[RECORDS TO PROCESS — start]

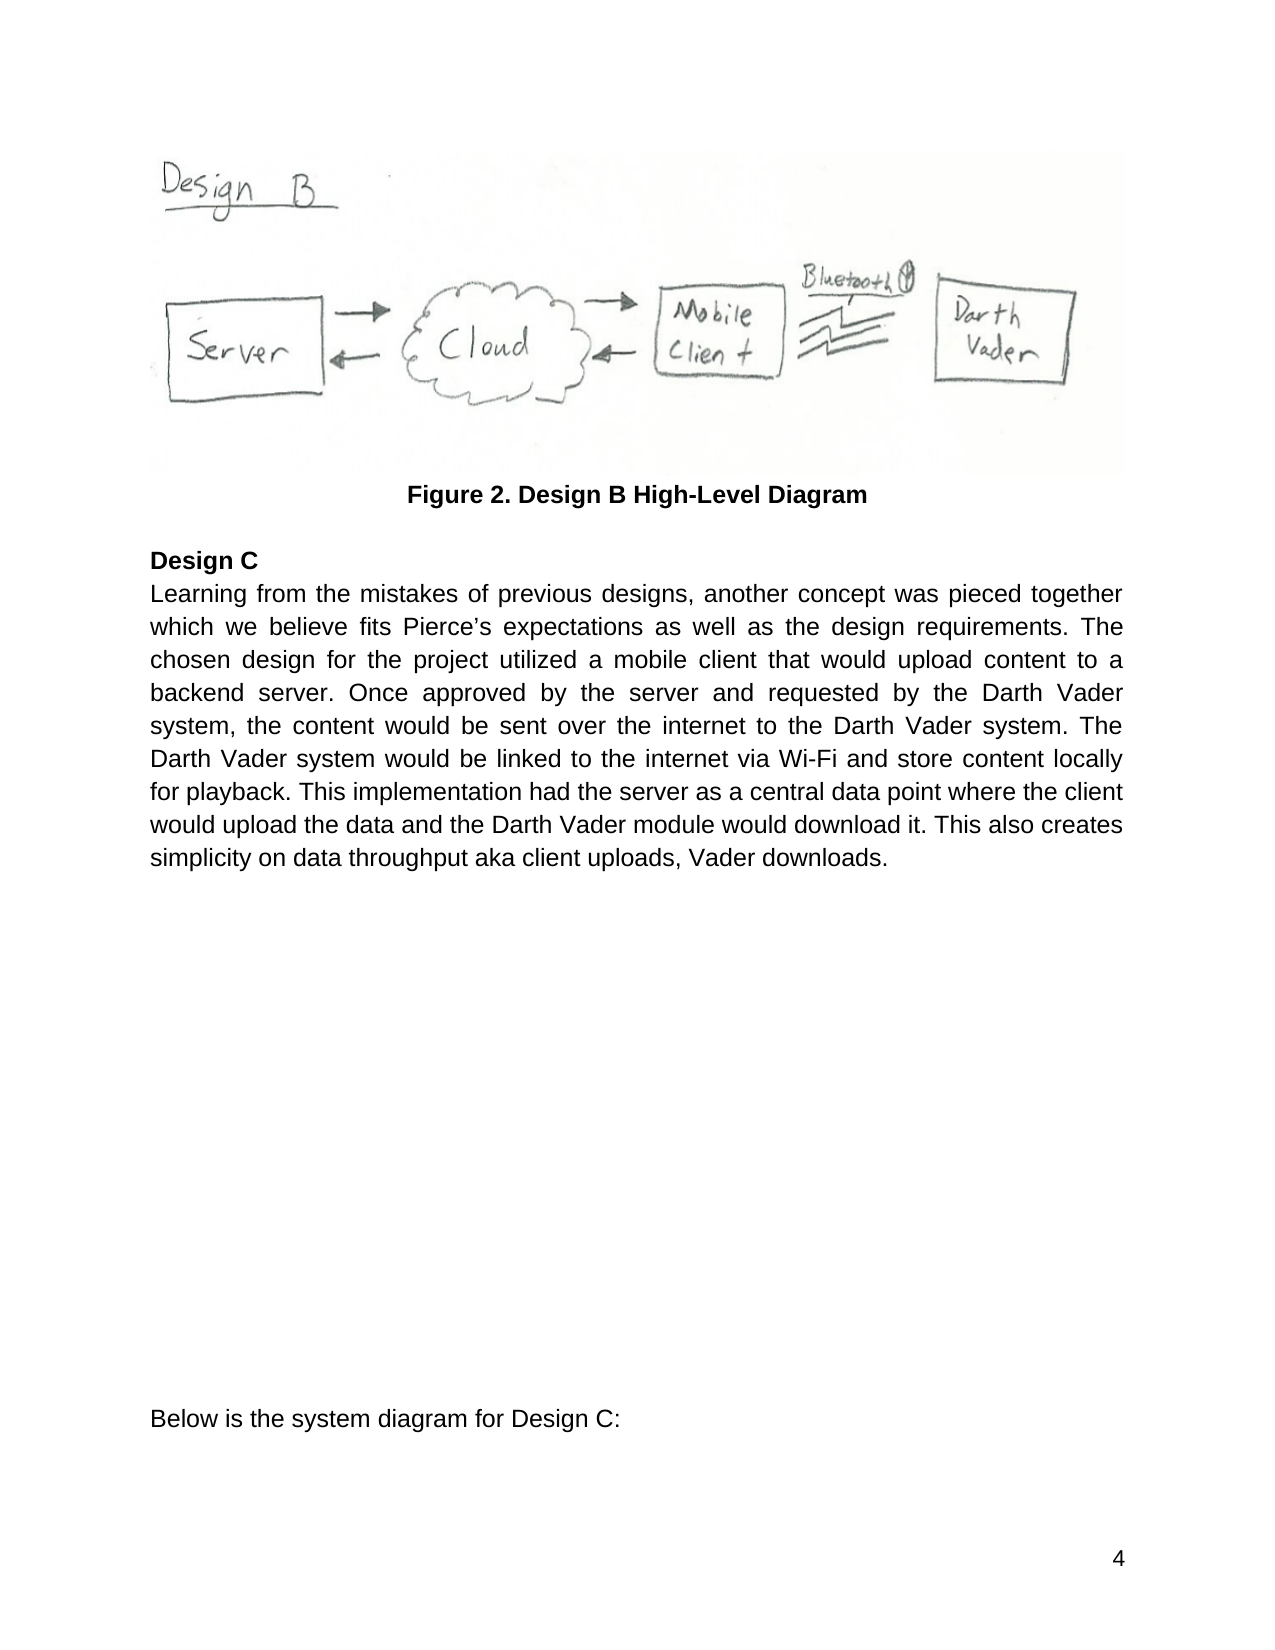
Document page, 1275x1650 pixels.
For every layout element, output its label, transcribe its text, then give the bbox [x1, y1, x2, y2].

text Figure 2. Design B High-Level Diagram [150, 480, 1125, 508]
text Design C [150, 546, 1125, 574]
text Below is the system diagram for Design C: [150, 1404, 1125, 1433]
text Learning from the mistakes of previous designs, another concept was pieced together which we believe fits Pierce’s expectations as well as the design requirements. The chosen design for the project utilized a mobile client that would upload content to a backend server. Once approved by the server and requested by the Darth Vader system, the content would be sent over the internet to the Darth Vader system. The Darth Vader system would be linked to the internet via Wi-Fi and store content locally for playback. This implementation had the server as a central data point where the client would upload the data and the Darth Vader module would download it. This also creates simplicity on data throughput aka client uploads, Vader downloads. [150, 579, 1125, 872]
picture [150, 150, 1125, 476]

[RECORDS TO PROCESS — finish]

## [WHAT YOU SHOULD DO]
Repeat word for word each line from the one with "For every layout" to the end of the records above, inclusive.

## [EXERCISE SOLUTION]
For every layout element, output its label, transcribe its text, then give the bbox [x1, y1, x2, y2].

text Figure 2. Design B High-Level Diagram [150, 480, 1125, 508]
text Design C [150, 546, 1125, 574]
text Below is the system diagram for Design C: [150, 1404, 1125, 1433]
text Learning from the mistakes of previous designs, another concept was pieced together which we believe fits Pierce’s expectations as well as the design requirements. The chosen design for the project utilized a mobile client that would upload content to a backend server. Once approved by the server and requested by the Darth Vader system, the content would be sent over the internet to the Darth Vader system. The Darth Vader system would be linked to the internet via Wi-Fi and store content locally for playback. This implementation had the server as a central data point where the client would upload the data and the Darth Vader module would download it. This also creates simplicity on data throughput aka client uploads, Vader downloads. [150, 579, 1125, 872]
picture [150, 150, 1125, 476]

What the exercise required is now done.